↓↓↓
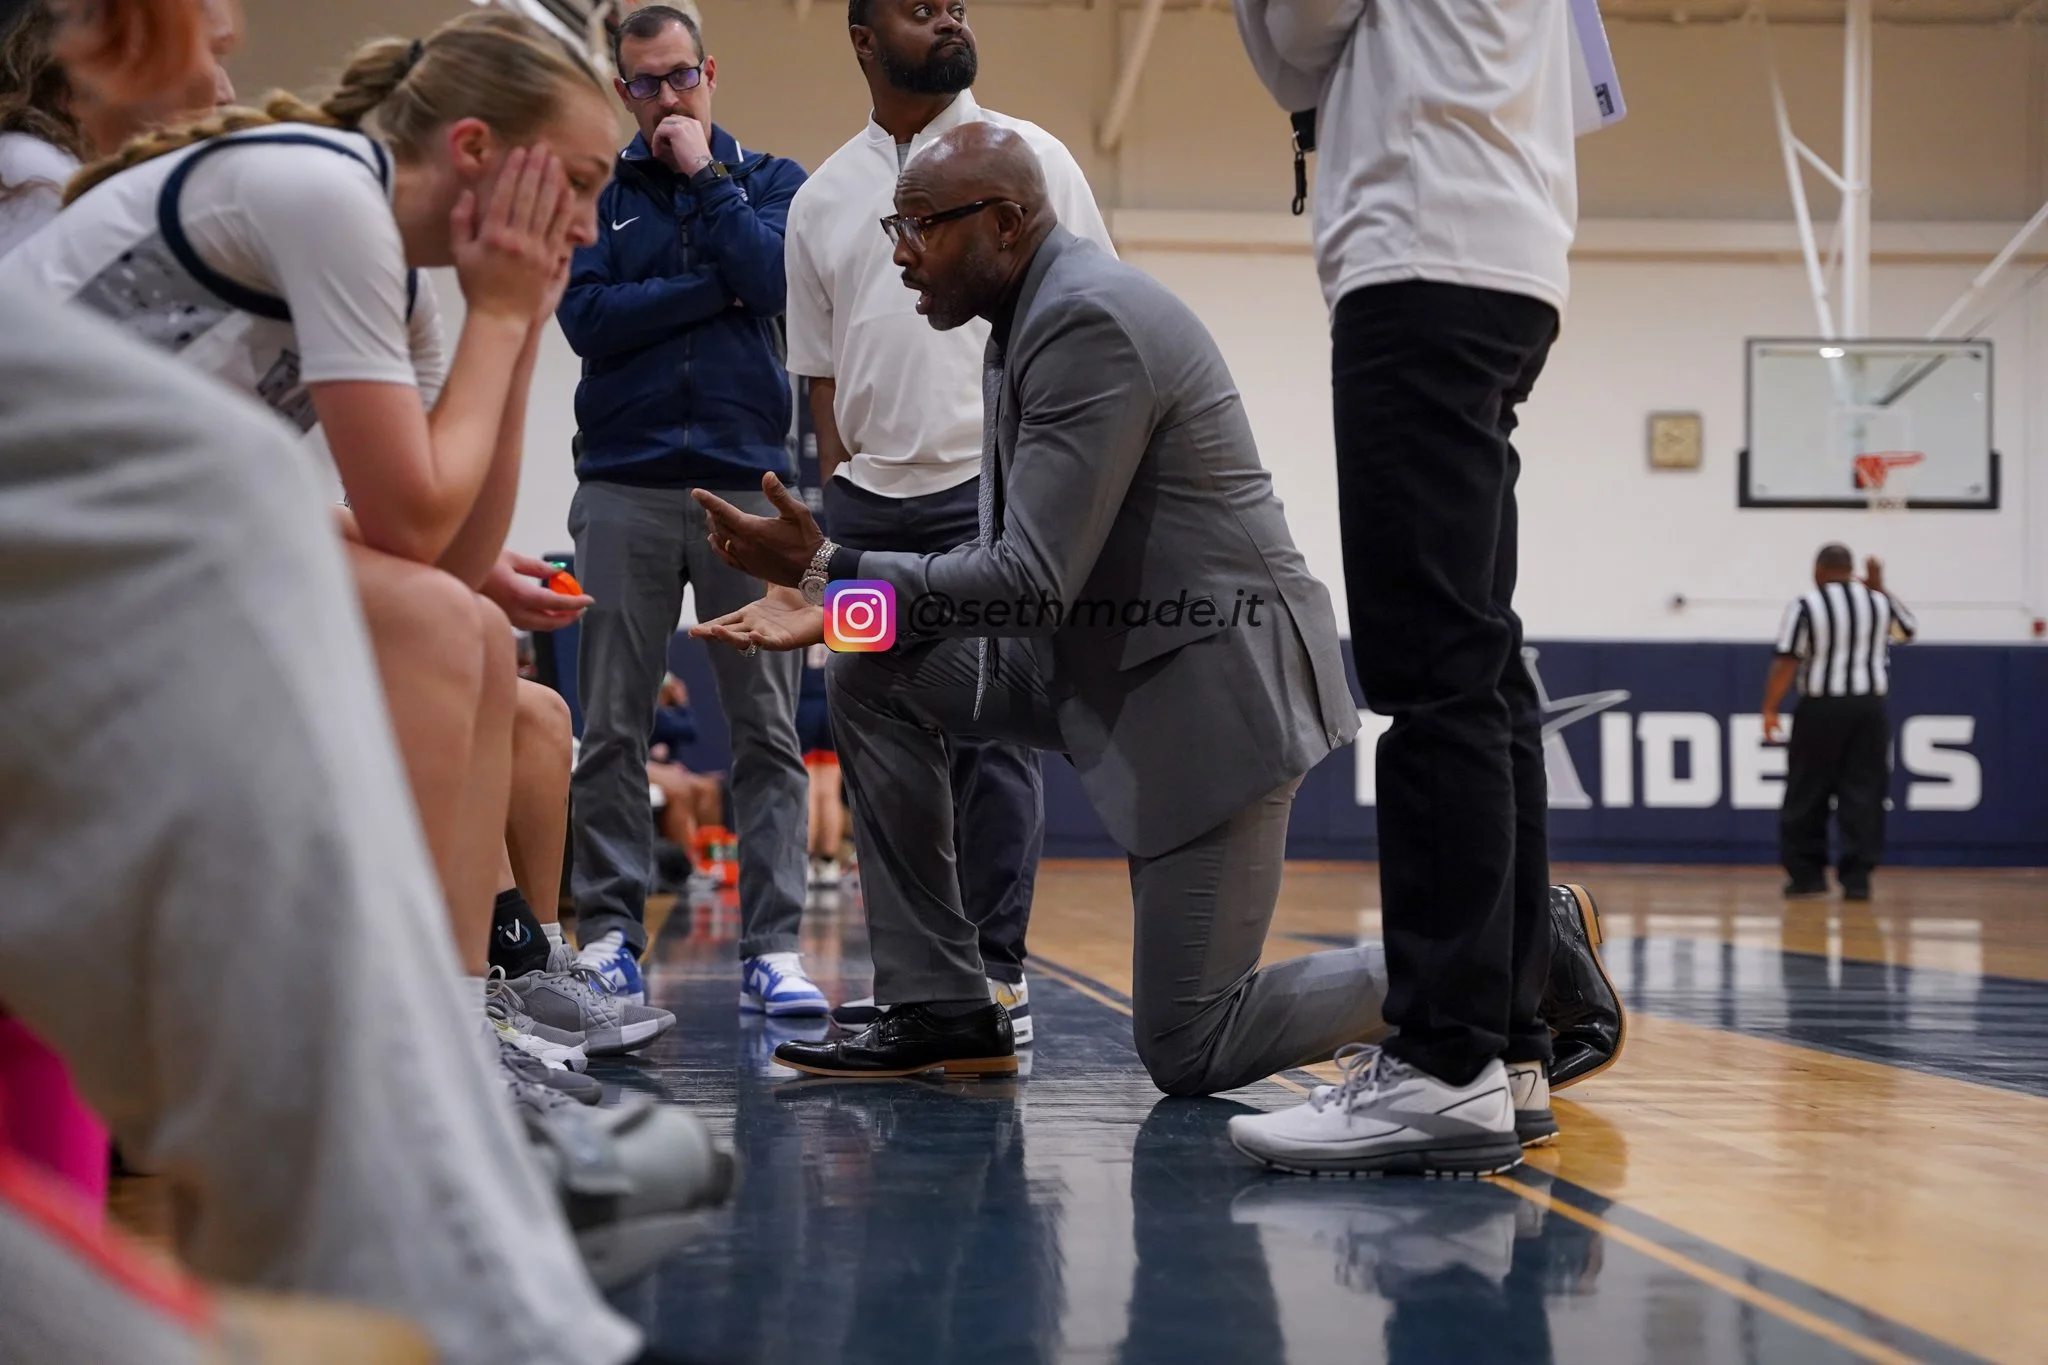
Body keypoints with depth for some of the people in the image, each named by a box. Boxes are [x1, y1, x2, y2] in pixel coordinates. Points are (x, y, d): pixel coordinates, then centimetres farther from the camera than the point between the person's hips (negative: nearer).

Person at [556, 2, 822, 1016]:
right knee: (611, 730, 0)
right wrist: (715, 291, -6)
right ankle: (609, 935, 6)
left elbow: (771, 279, -7)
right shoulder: (596, 193, 12)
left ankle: (771, 947, -1)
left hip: (748, 483, 0)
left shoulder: (770, 181, 13)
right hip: (625, 486, 0)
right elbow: (588, 318, -3)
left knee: (767, 727, -3)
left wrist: (704, 176, -2)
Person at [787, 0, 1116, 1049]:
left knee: (990, 731, -6)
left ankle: (995, 972, 0)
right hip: (869, 502, 4)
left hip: (996, 489, -4)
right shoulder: (821, 200, 14)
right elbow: (819, 368, 16)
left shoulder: (1026, 157, 5)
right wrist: (835, 495, 7)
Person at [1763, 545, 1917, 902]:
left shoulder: (1805, 606, -5)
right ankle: (1857, 877, 0)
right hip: (1869, 707, 3)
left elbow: (1786, 662, -11)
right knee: (1863, 794, 4)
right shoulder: (1878, 603, 7)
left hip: (1821, 708, -3)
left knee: (1807, 795, 7)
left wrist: (1770, 709, -6)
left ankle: (1806, 874, 10)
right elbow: (1908, 627, 28)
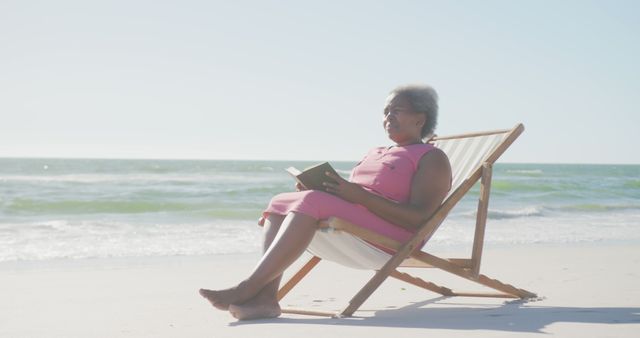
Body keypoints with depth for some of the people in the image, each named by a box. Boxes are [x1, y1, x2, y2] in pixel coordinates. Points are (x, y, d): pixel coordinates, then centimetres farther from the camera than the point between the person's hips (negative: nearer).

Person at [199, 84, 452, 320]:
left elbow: (418, 217, -12)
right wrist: (317, 186, 1)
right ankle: (265, 296, -34)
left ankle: (248, 288, -38)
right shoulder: (375, 154, 30)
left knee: (311, 201, -30)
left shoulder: (432, 158, 4)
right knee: (280, 202, -13)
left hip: (385, 240, -8)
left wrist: (359, 194, -19)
↑↑↑
Retype only the stretch of lines above starting at the one with "right knee: (611, 730, 0)" and stopping at the one with "right hip: (625, 486, 0)", exactly as written, with both kept.

right knee: (611, 730, 0)
right wrist: (715, 291, -6)
right ankle: (609, 935, 6)
left elbow: (771, 279, -7)
right shoulder: (596, 193, 12)
left ankle: (771, 947, -1)
left hip: (748, 483, 0)
left shoulder: (770, 181, 13)
right hip: (625, 486, 0)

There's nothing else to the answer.